WASHINGTON — Businesses of all shapes and sizes, including manufacturers, have been "given a great gift" from the U.S. central bank, Dallas Federal Reserve Bank President Richard Fisher said Thursday, referring to the "abundant, super-cheap monetary fuel needed to stoke up their production engines and expand their businesses."
"Every manufacturer of goods in America has been given a great gift by your central bank - the lowest cost of money in 237 years, an extension of the roaring bond market rally that has now run 32 years, and a broad stock market rally that began in March of 2009 and has gone on to bust through all previous record highs," Fisher said in a speech prepared for the U.S. Manufacturing Summit in Orlando, Fla.
Fisher also pointed out there are risks to the policy the Fed has been pursuing, and has previously said he will argue in favor of dialing back the Fed's $85 billion monthly bond-buying program at the September Federal Open Market Committee meeting. Fisher is not a voting member of the Fed's policymaking committee this year.
But he said Thursday the easy money policy has helped businesses clean up their balance sheets. "American companies publicly held and private - large, medium and small - have taken advantage of the cheap and abundant money made available by the Fed's very-accommodative monetary policy to create lean and muscular balance sheets," Fisher said.

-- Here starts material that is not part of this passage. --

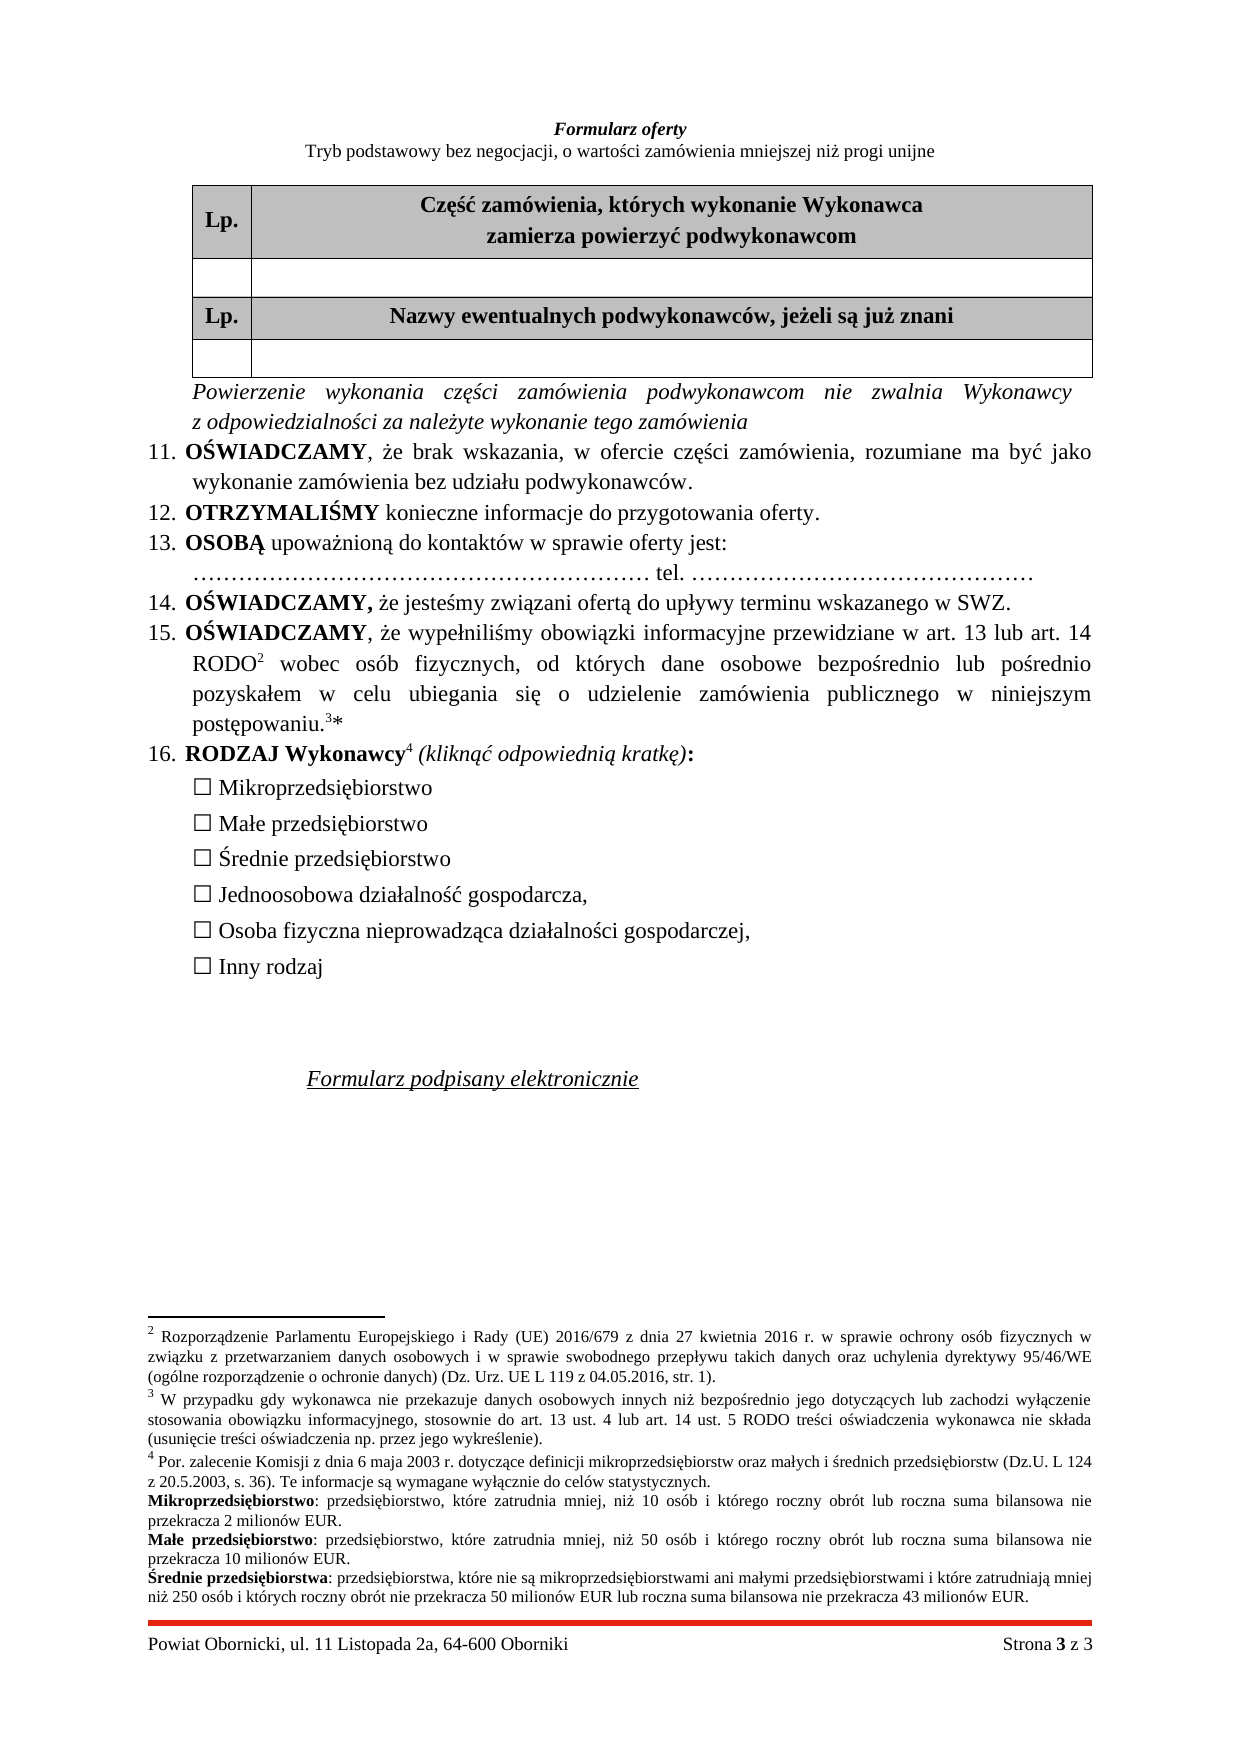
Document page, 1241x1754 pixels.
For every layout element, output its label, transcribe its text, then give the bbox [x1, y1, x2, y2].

"In response to the deep recession and the challenges of fiscal and regulatory uncertainty, they have rationalized their cost structures and ramped up productivity, leveraging IT, just-in-time inventory management and new production structures to the max," he said. "Their workers are more productive than ever."
Fisher went on to say that while "American manufacturers today have the potential, far and away, to be the most efficient operators in the world," they are being held back by "fiscal and regulatory policy of the gang that can't shoot straight in Washington."
"The remaining obstacle to being the absolute best economy for manufacturers and other businesses, bar none, has been fiscal and regulatory policy that seems incapable of providing job-creating manufacturers and other businesses with tax, spending and regulatory incentives to take advantage of the cheap and abundant fuel the Fed has provided."
He said manufacturing gains in the past two years have been choppy, with output still about 5% below its December 2007 business-cycle peak. "Notice how manufacturing growth slowed not only when Europe's woes began to crimp confidence, but also when fiscal infighting dominated behavior in Washington," he said.
The downturn in U.S. manufacturing output during the 2007-09 recession was on the order of 20%, he said. "If our manufacturing sector is to experience a lasting renaissance, significant changes in fiscal policy and regulation that emanate from Washington are sorely needed," he said.
Comparing manufacturers to legendary race horses such as Secretariat, Man o' War and Seabiscuit, Fisher said Congress and the President were in control of the starting gate. "If they would just let 'em rip, we would have an economy that would take off," he said.